The Treasury's latest report, The Productivity Slowdown: Implications for the Treasury’s Forecasts and Projections states that, "There appears to be no one factor driving NZ’s productivity slowdown, but a range of drivers contributing to the trend". It mentions pretty much everything in the kitchen sink, including "falling educational attainment, our relatively low managerial capability and low, albeit growing, levels of research and development", not to mention "uncertainty from geopolitical and climate risks, leading to reduced risk-taking" as well as "mismeasurement, weak investment, lower productivity benefits from innovation, the slowdown in trade and slowing dispersion of innovation and new practices across firms".


Of course, its fine if a large number of factors are contributing to our currently negative productivity growth, provided one knows their relative contribution - then one can focus on fixing the most important factors that are causing the slow-down. For example, if our weak productivity is just "mismeasurement", then we have nothing to worry about. So what is the size of the contribution of each of the factors which Treasury lists? Don't hold your breath. It turns out that Treasury "has not done a full quantitative analysis that would provide more understanding of the quantitative significance or scale of the different drivers for NZ".

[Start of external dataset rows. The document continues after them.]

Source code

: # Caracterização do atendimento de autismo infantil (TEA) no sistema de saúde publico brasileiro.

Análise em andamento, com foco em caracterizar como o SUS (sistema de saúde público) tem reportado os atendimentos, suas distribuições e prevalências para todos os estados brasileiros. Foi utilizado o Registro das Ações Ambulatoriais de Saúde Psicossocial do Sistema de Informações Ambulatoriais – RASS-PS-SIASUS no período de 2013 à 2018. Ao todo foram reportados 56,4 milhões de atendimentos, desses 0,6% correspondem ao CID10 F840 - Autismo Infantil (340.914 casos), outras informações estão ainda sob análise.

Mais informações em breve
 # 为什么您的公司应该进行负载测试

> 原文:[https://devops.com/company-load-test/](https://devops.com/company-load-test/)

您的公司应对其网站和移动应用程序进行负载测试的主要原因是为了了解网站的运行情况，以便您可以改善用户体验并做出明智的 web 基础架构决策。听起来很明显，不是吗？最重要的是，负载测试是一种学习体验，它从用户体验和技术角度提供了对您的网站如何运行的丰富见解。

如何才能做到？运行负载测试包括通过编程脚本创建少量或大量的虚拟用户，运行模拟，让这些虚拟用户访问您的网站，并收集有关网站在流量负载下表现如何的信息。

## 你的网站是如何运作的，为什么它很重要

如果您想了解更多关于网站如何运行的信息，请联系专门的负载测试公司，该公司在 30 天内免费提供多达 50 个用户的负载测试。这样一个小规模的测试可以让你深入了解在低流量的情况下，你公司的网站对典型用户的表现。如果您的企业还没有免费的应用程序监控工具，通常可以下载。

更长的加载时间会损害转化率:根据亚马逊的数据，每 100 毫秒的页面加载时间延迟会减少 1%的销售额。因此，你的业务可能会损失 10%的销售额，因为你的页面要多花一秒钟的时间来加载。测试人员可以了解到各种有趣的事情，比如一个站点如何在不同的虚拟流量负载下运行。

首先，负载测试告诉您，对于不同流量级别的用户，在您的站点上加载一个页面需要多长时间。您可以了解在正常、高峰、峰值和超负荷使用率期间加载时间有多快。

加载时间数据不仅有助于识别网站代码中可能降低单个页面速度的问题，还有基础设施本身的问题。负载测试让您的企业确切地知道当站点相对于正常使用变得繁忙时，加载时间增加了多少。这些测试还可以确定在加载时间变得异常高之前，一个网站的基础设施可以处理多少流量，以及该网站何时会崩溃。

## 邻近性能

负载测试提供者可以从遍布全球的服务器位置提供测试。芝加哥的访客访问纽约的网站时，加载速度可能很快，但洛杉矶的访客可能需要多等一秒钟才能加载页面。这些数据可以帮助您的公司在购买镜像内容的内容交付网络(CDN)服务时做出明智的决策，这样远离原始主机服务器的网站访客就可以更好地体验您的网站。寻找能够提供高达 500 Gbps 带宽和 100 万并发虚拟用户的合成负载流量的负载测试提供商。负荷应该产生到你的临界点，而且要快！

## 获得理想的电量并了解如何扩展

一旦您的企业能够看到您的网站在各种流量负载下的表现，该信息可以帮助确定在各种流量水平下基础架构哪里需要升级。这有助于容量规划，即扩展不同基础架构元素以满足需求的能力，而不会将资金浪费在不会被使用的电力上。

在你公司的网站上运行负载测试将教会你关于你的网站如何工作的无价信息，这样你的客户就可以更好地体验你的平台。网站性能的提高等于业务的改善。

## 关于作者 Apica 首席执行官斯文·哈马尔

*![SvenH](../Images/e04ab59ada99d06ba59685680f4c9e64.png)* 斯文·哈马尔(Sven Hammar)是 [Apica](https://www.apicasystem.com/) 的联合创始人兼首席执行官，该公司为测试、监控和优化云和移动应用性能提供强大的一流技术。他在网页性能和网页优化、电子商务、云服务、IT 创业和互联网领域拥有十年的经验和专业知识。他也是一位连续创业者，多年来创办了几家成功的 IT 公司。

Oh, after pouring hundreds of millions of dollars into the Productivity Commission and the Treasury & employing hundreds of staff, they can't offer even a clue about the importance of the different drivers. For all we know, one of them may be accounting for 99% of the decline and the others 1%, or vice versa. No-one knows. That lack of knowledge means its not possible for Treasury to give sound advice to the Minister of Finance on how best to allocate scarce resources. What is most remarkable about the Treasury report is that not one of the reasons it lists has anything to do with regulation, nor the quality of infrastructure in our biggest cities. Yet business surveys tells us that these factors are top of the list across a swathe of industries. Why Treasury left them out is a mystery. Why it has no clue about the relative importance of these different factors makes its report empty of useful information.